Recruitment and participation flowchart of veterinary students. Both the control (Pre intervention survey 1 and 2) and intervention group (pre-intervention survey 1 and post-intervention survey 2) were asked to complete two surveys. However given the low response rate for the intervention group (n = 17), the control group was invited to complete a third survey after they had attended their practical/teaching session meaning that this resulted in a ‘combined group’ sample (n = 25) (i.e. control (survey 3; n = 8) and the intervention group (n = 17)).

Statistical analysis

All data were exported from the online survey software Gorilla Intervention Builder into Excel.
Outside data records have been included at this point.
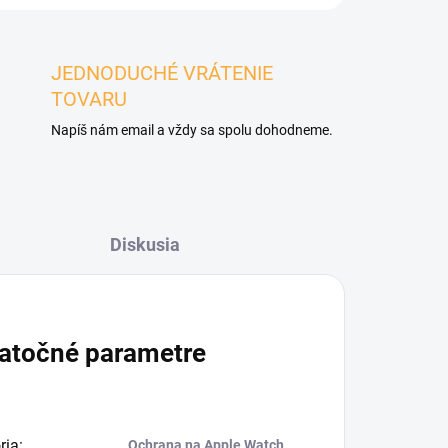
JEDNODUCHÉ VRÁTENIE
TOVARU
Napíš nám email a vždy sa spolu dohodneme.
Diskusia
atočné parametre
ria
:
Ochrana na Apple Watch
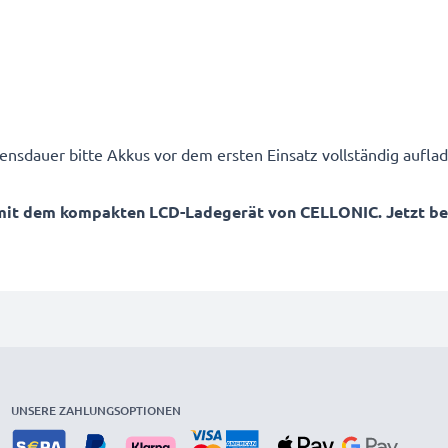
ensdauer bitte Akkus vor dem ersten Einsatz vollständig auflad
mit dem kompakten LCD-Ladegerät von CELLONIC. Jetzt best
UNSERE ZAHLUNGSOPTIONEN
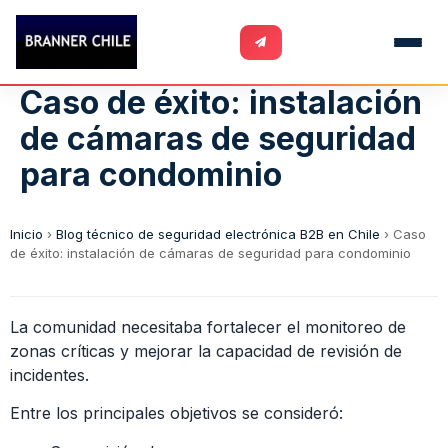
Caso de éxito: instalación
de cámaras de seguridad
para condominio
Inicio
›
Blog técnico de seguridad electrónica B2B en Chile
›
Caso
de éxito: instalación de cámaras de seguridad para condominio
La comunidad necesitaba fortalecer el monitoreo de
zonas críticas y mejorar la capacidad de revisión de
incidentes.
Entre los principales objetivos se consideró:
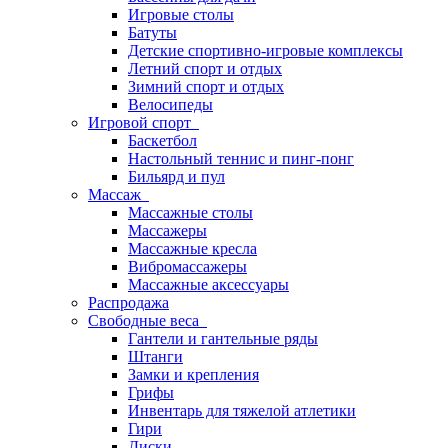
Игровые столы
Батуты
Детские спортивно-игровые комплексы
Летний спорт и отдых
Зимний спорт и отдых
Велосипеды
Игровой спорт
Баскетбол
Настольный теннис и пинг-понг
Бильярд и пул
Массаж
Массажные столы
Массажеры
Массажные кресла
Вибромассажеры
Массажные аксессуары
Распродажа
Свободные веса
Гантели и гантельные ряды
Штанги
Замки и крепления
Грифы
Инвентарь для тяжелой атлетики
Гири
Диски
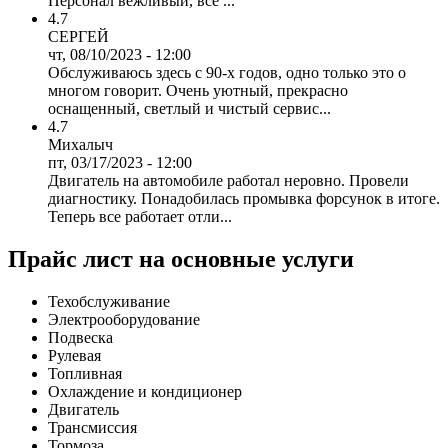
Персонал вежливый, все ...
4.7
СЕРГЕЙ
чт, 08/10/2023 - 12:00
Обслуживаюсь здесь с 90-х годов, одно только это о
многом говорит. Очень уютный, прекрасно
оснащенный, светлый и чистый сервис...
4.7
Михалыч
пт, 03/17/2023 - 12:00
Двигатель на автомобиле работал неровно. Провели
диагностику. Понадобилась промывка форсунок в итоге.
Теперь все работает отли...
Прайс лист на основные услуги
Техобслуживание
Электрооборудование
Подвеска
Рулевая
Топливная
Охлаждение и кондиционер
Двигатель
Трансмиссия
Тормоза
Statistical analysis was conducted in Microsoft Excel (Microsoft Office 365, Microsoft Corp.) and SPSS (version 27, IBM, Armonk, NY: IBM Corp). Descriptive statistics were summarised and presented in percentages. For both ordinal (confidence scale) and continuous (time taken to stop the videos) data the Wilcoxon signed rank test was used for within group (pre-post surveys) and the Mann–Whitney U tests for between groups (control versus intervention) comparisons. Pre-post change per group was calculated by subtracting pre-survey approach stop time from the post-survey approach stop time and the size effects calculated (z/√N)41. A Kruskal–Wallis test was used to assess if there was a difference in approach stop time based on the frequency of contact with dogs. Recognition of behaviours (e.g. lip lick = yes or no) between survey 1 and survey 2 was analysed for both the control and intervention group using McNemar’s test. A p-value of < 0.05 was considered significant. Open-ended questions related to the meaning of dog behaviours were coded into themes using the qualitative statistical software Nvivo Pro (Version 12, 2020, QSR International Pty Ltd.). Boxplots were created in the software Origin (2020b, OriginLab Corporation, Northampton, MA, USA).